EXCL: Schmidt Talks Bad Meat

Discusses recipe for gory good time

There are plenty of ways to convert to a vegan lifestyle; Rob Schmidt (pictured) aims to do so through the making of Bad Meat (read our last report here).

“My goal is to never eat meat again after making it,” says the 41-year-old Pennsylvania native who has explored backwoods terror (Wrong Turn) and filtered contemporary right-to-die debates through an archetypal tale of supernatural revenge (“Masters of Horror”). As he completes The Alphabet Killer, starring Eliza Dushku, Schmidt is now fixin’ to put “Meat” on the front burner.

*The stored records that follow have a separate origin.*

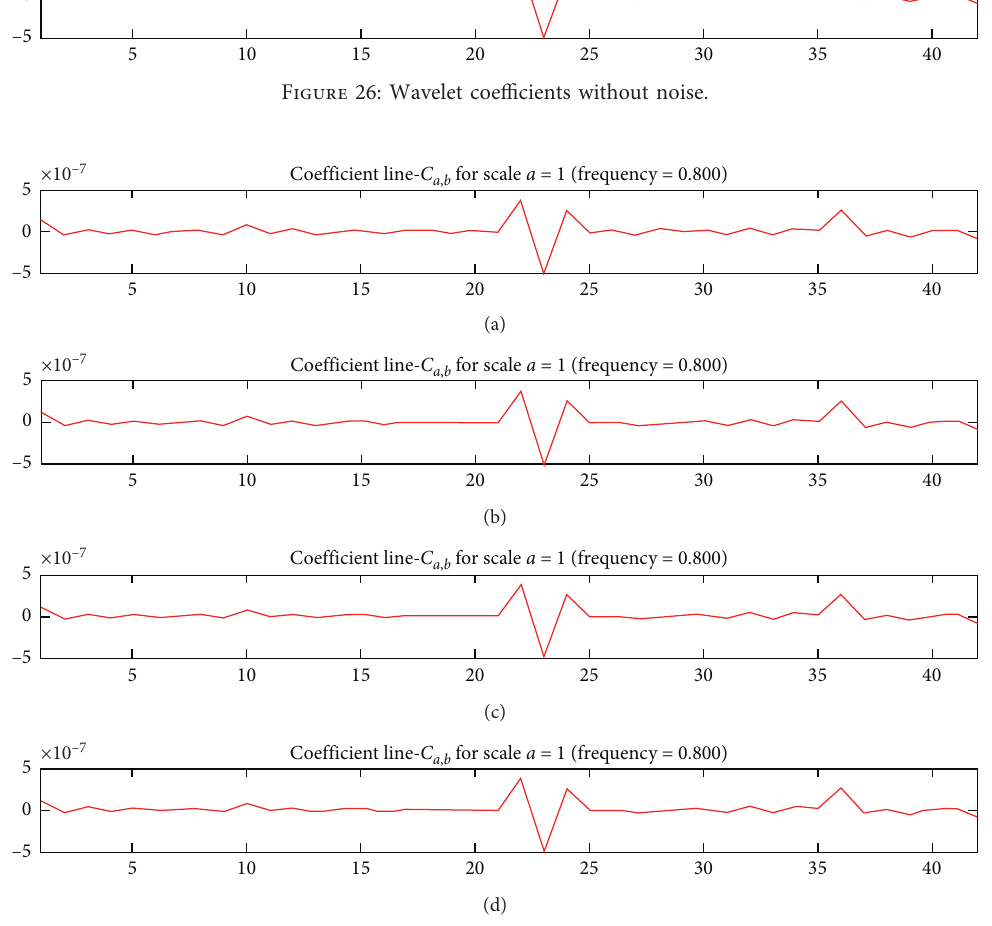
Figure 27: Wavelet coefficients with and without noise. (a) Wavelet coefficient with SNR 2dB. (b) Wavelet coefficient with SNR 10dB. (c) Denoising of the wavelet coefficient with SNR 2dB. (d) Denoising of the wavelet coefficient with SNR 10dB.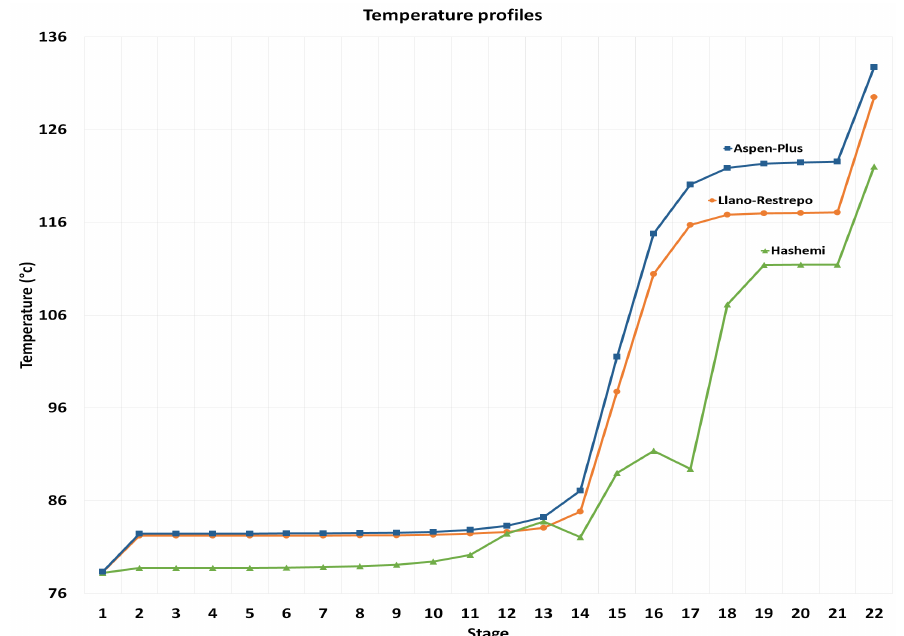
Figure 2. Temperature profiles of the salt extractive distillation column. Comparison between Llano-Restrepo et al. [26] and Hashemi et al.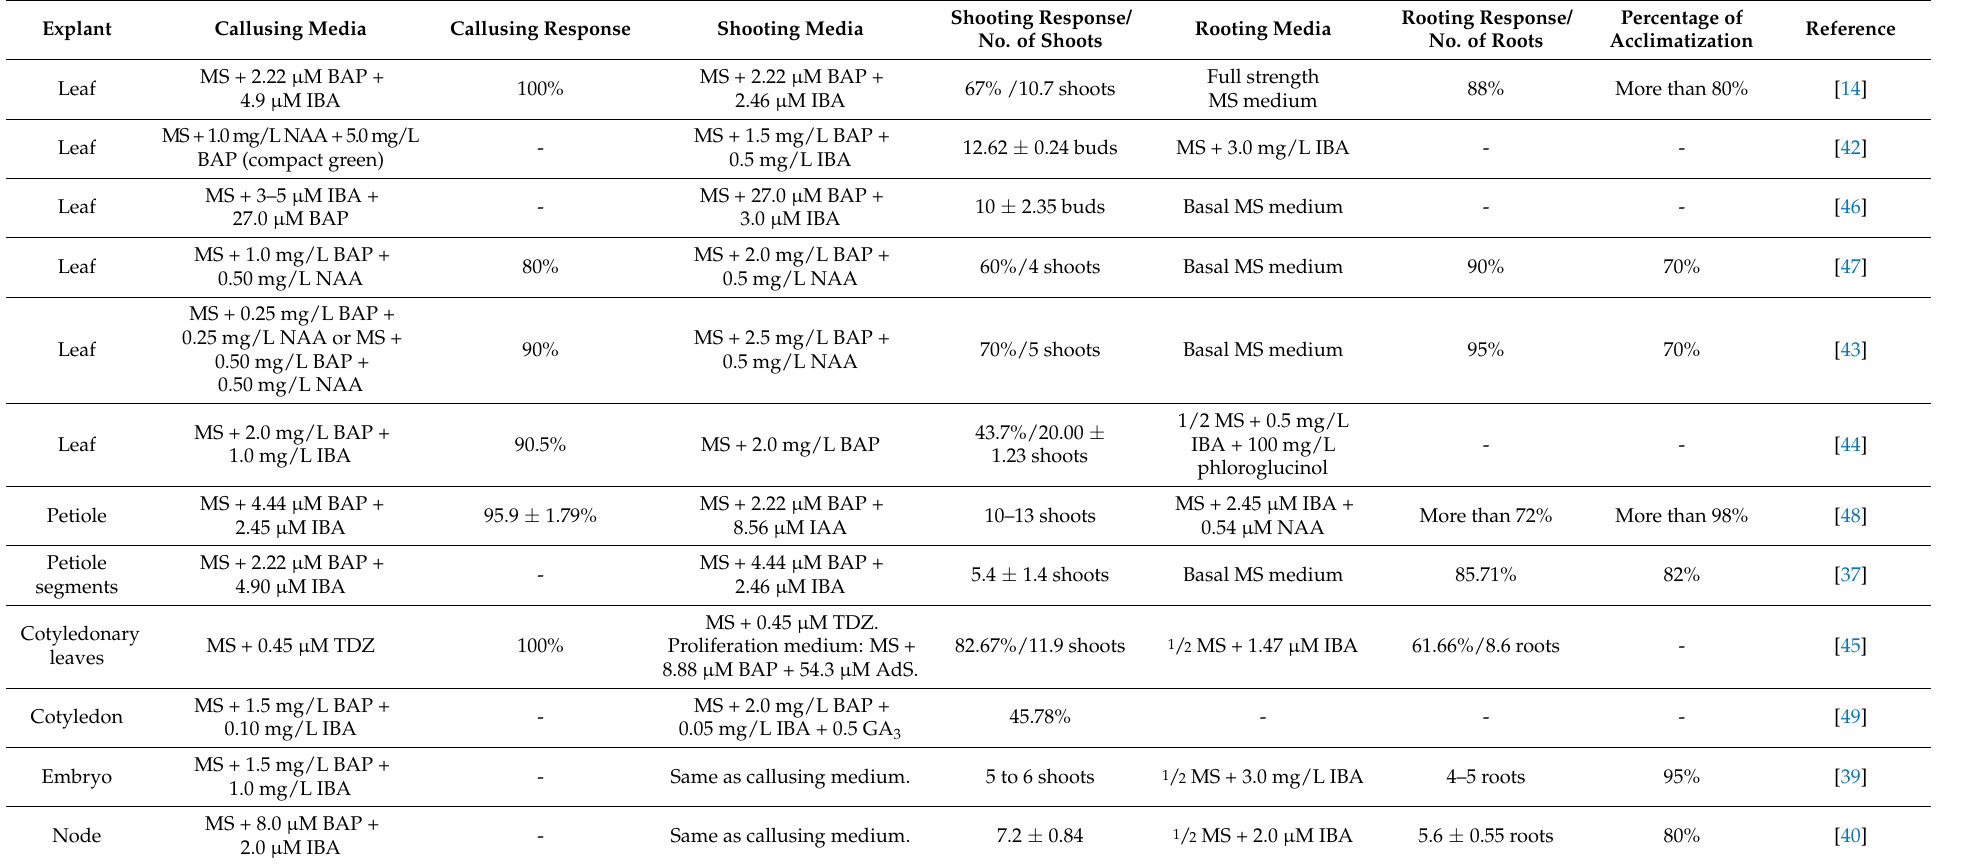
Table 2. Indirect organogenesis from various explants of Jatropha curcas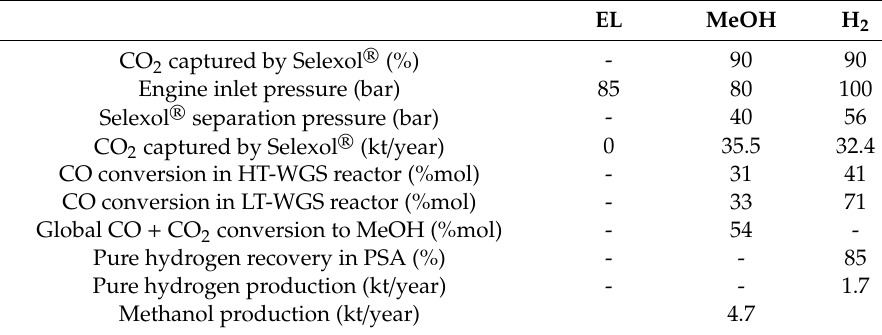
Table 5. Process simulation main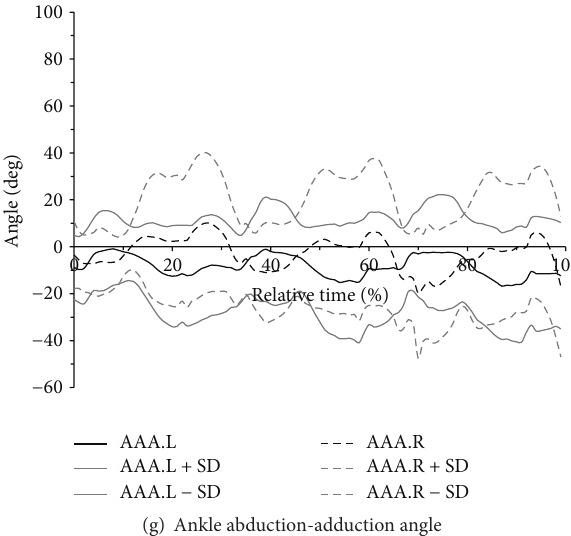
Figure 2: Instantaneous changes in the angle in the area of lower limb joints with respect to specific axes during a 30-meter sprint acceleration phase along a straight line for the left limb (continuous line) and right limb (dashed line).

You don’t need to venture far to guess that ground beef spills into the narrative ingredients somewhere along the way, but the marrow of the story follows a group of delinquent teens kicked off to boot camp by their folks to readjust their rotten attitudes. Behind the script is Paul Gerstenberger, an import from the UK where “mad cow disease” ran rampant. Apparently, the bovine influence extends into “Meat” too.

In a Shock exclusive, Schmidt details the film’s unflinching opening that starts with “documentary footage of cattle being pumped up with steroids and antibiotics, penned up in a brutal Cowschwitz,” they are then “slaughtered with nail guns to the brain, skinned and chopped up while they’re still breathing. What follows is one of those ‘scared straight’ type jail diversion programs where we meet some folks we can care about, see them grow, struggle, suffer and die at the hands of steroid and industrial grade antibiotic-addled meat eating human monsters.”

Sounds hearty, right? Well, grab a steak knife you carnivore ’cause Schmidt professes “Meat” will be “the goriest, most disturbing movie of my career.” He begins cookin’ up this sure to be audacious endeavor for THINKFilm Int’l and Tiger Aspect this September.